I think now that love is an act of alignment.
It is what happens when the parts of us stop warring with one another — when the body is not treated as an inconvenience, when emotions are not exiled, when thought does not tyrannize feeling, when purpose does not overcome relationship, when spirit does not deny reality as it comes.
Love begins, perhaps, as internal diplomacy. When we learn to cooperate within ourselves, something remarkable happens: we become capable of cooperating with others, we learn to dance together instead of alone.
And this, too, feels like love — not fusion, not possession, not dependency, but a kind of systemic harmony between beings. Where love is enacted, energy once spent on defense becomes available for creation. Curiosity replaces fear. Care replaces control. Presence replaces performance.
Love, in this sense, is coherence in motion. It is, indeed, a verb.
It is the body being listened to. Emotion being allowed. Thought seeking truth without callousness. Relationships built on reciprocity rather than transaction or extraction. Spirit recognizing connection without fusion or overwhelm. Purpose expressed without self-betrayal. The whole dancing with itself.
Love is not perfection; it is not a single moment in time. Coherence does not mean stillness. Systems remain alive by adapting, negotiating, recalibrating. Love is ongoing work.
Sometimes gentle. Sometimes disciplined. Often imperfect. But always dancing on.
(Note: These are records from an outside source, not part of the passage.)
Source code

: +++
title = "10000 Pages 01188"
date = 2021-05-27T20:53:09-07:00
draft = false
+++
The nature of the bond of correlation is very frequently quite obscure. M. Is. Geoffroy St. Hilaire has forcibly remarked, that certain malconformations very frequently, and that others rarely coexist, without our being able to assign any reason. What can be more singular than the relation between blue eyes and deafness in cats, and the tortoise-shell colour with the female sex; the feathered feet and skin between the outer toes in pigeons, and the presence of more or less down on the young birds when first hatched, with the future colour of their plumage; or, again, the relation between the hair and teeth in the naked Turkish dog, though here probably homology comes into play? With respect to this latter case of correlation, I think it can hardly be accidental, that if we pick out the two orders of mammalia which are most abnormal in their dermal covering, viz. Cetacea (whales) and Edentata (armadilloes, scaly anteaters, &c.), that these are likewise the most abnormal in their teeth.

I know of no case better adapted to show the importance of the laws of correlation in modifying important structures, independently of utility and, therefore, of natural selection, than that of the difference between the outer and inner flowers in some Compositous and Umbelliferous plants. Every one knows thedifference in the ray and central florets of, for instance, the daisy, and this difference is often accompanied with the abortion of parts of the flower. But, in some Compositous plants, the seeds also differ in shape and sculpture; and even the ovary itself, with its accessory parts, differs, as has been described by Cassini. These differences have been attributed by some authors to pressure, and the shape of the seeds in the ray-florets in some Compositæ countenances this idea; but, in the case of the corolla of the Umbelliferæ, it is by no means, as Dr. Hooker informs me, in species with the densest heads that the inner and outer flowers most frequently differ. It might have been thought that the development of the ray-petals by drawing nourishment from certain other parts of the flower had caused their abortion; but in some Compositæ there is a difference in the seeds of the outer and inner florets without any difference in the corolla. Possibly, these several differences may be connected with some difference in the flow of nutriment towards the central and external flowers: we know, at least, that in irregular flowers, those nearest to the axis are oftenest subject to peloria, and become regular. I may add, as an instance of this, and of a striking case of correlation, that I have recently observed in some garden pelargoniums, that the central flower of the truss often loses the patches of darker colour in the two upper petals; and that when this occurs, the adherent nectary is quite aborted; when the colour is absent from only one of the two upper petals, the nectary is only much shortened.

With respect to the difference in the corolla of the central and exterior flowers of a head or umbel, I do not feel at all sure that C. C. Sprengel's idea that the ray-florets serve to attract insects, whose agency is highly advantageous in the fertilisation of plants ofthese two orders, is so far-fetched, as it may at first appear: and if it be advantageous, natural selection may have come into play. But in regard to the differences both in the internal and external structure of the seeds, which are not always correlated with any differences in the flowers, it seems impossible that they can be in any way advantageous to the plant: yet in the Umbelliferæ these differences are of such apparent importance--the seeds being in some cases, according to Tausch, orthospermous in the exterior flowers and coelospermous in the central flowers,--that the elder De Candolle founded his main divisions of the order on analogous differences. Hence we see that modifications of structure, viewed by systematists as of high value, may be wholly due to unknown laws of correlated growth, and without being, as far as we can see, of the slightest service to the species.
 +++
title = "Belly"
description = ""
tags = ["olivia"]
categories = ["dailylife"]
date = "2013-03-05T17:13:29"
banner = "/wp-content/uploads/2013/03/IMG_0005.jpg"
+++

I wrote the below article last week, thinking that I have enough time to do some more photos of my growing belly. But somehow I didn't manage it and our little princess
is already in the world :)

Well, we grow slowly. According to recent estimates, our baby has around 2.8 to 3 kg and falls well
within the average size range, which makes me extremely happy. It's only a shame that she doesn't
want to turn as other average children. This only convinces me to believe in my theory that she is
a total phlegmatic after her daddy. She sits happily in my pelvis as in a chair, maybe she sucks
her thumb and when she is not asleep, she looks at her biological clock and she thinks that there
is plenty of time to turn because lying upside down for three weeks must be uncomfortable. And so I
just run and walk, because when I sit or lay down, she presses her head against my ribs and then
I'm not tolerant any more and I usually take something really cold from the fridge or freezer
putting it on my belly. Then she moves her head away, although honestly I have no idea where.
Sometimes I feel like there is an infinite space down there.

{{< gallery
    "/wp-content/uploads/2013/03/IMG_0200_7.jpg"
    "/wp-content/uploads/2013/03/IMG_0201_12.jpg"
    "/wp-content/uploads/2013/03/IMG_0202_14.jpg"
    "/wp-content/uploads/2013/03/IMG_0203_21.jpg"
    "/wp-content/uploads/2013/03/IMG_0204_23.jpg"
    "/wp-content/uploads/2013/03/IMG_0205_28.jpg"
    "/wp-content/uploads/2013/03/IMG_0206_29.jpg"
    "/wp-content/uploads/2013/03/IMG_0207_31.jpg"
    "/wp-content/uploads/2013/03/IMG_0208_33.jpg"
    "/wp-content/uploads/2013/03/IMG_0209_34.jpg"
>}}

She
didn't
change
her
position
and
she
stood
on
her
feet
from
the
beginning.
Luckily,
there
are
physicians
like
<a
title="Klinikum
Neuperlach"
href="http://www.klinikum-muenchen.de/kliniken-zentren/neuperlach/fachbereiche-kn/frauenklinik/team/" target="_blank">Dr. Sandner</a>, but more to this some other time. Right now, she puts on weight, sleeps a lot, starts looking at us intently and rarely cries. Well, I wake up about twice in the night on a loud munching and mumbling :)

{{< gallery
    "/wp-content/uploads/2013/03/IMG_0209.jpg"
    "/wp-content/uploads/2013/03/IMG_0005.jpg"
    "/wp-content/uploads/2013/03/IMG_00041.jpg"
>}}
And perhaps this is why love feels sacred to so many people: because coherence — whether within a person, between people, or across a community — is what allows life to flourish.
Fragmentation exhausts us. Coherence restores us.
If this is true, then love is not merely romance, or affection, or even attachment. It is the fundamental practice of keeping systems — selves, relationships, communities — from tearing themselves apart. Making love, not war, we create the music of our lives.
And maybe that is enough reason to practice it.
Not obligation. Not moral performance. Simply the recognition that coherence is generative. Love is how coherence happens; coherence is the creator of love.